4.5.3.90The aspirant who fails to practise non-injury sets up an evil relationship which will have to be worked out later, a relationship which will block his entry into the state of lasting enlightenment until it is so worked out. The unnecessary taking of animal life for his food is one form, although a common one, of violation of this ethic.
4.5.3.91The beautiful coloured fruits which the trees and bushes offer him have been saturated with beneficent solar rays, not with innocent blood.
4.5.3.96Saint Paul on vegetarianism: ”I will eat no flesh for evermore, that I make not my brother to stumble.” (1 Cor. 8:13)
4.5.3.123They will one day feel mercy for the animals and desist from the custom of slaughtering, cooking, and eating them. Of course, the slaughter is done indirectly, by others acting on their behalf. But some of the guilt remains.
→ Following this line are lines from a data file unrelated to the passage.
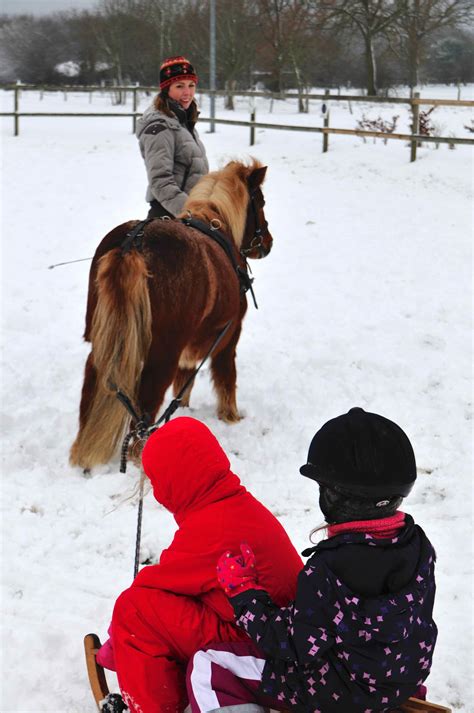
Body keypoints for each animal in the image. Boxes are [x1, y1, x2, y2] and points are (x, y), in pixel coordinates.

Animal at [68, 159, 272, 470]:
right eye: (260, 201)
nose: (268, 243)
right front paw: (231, 416)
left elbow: (183, 382)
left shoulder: (189, 346)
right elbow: (227, 378)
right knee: (144, 410)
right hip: (162, 354)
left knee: (94, 384)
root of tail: (132, 245)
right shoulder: (228, 336)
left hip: (102, 343)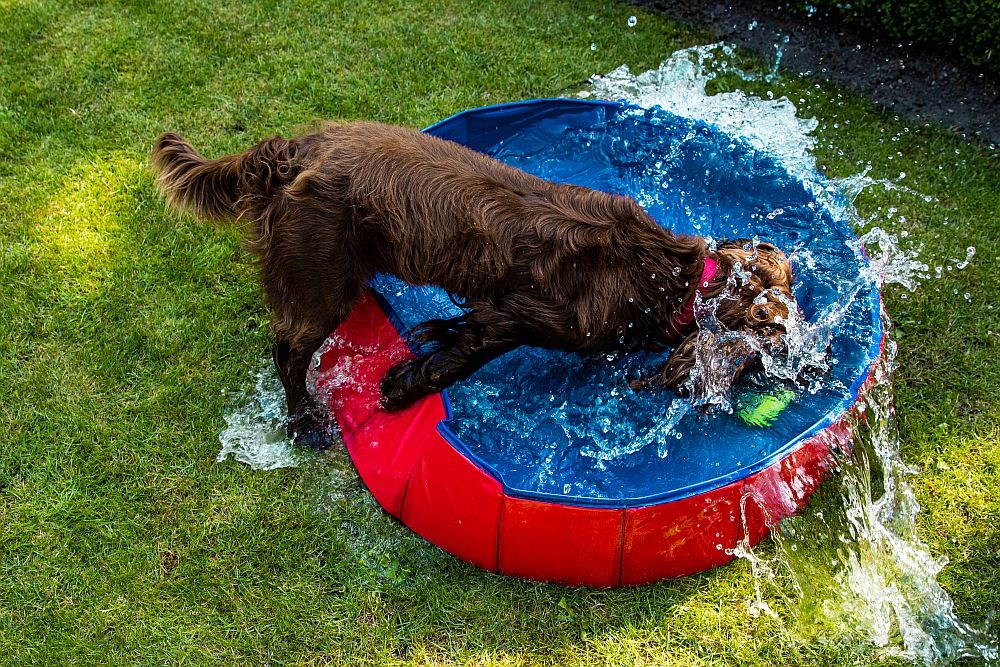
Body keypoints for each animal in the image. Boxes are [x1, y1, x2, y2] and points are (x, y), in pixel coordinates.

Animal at [150, 123, 796, 452]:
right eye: (779, 335)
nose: (806, 364)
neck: (669, 279)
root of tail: (292, 147)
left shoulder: (493, 307)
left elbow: (455, 330)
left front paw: (424, 341)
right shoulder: (522, 316)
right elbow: (459, 359)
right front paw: (402, 387)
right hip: (319, 275)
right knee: (287, 351)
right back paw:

4.5.3.128The vegetarian who refuses to turn his body into a graveyard for slaughtered animals is obeying not only a moral law but also a hygienic and an aesthetic one.
4.5.3.130As his mind becomes purer and his emotions come under control, his thoughts become clearer and his instincts truer. As he learns to live more and more in harmony with his higher Self, his body’s natural intuition becomes active of itself. The result is that false desires and unnatural instincts … will become weaker and weaker and fall away entirely in time …
4.5.3.143,How can the human race avoid the fate of being slaughtered in war when it itself slaughters so many innocent creatures in peace?
4.5.3.157Those animals which have lived in the society of man can sense his intent enough to fear death when he takes them to the slaughterhouse.
4.5.3.159... It would be desirable, although admittedly difficult, gradually to adopt a meatless diet as a help to secure both the individual's development and the world's peace.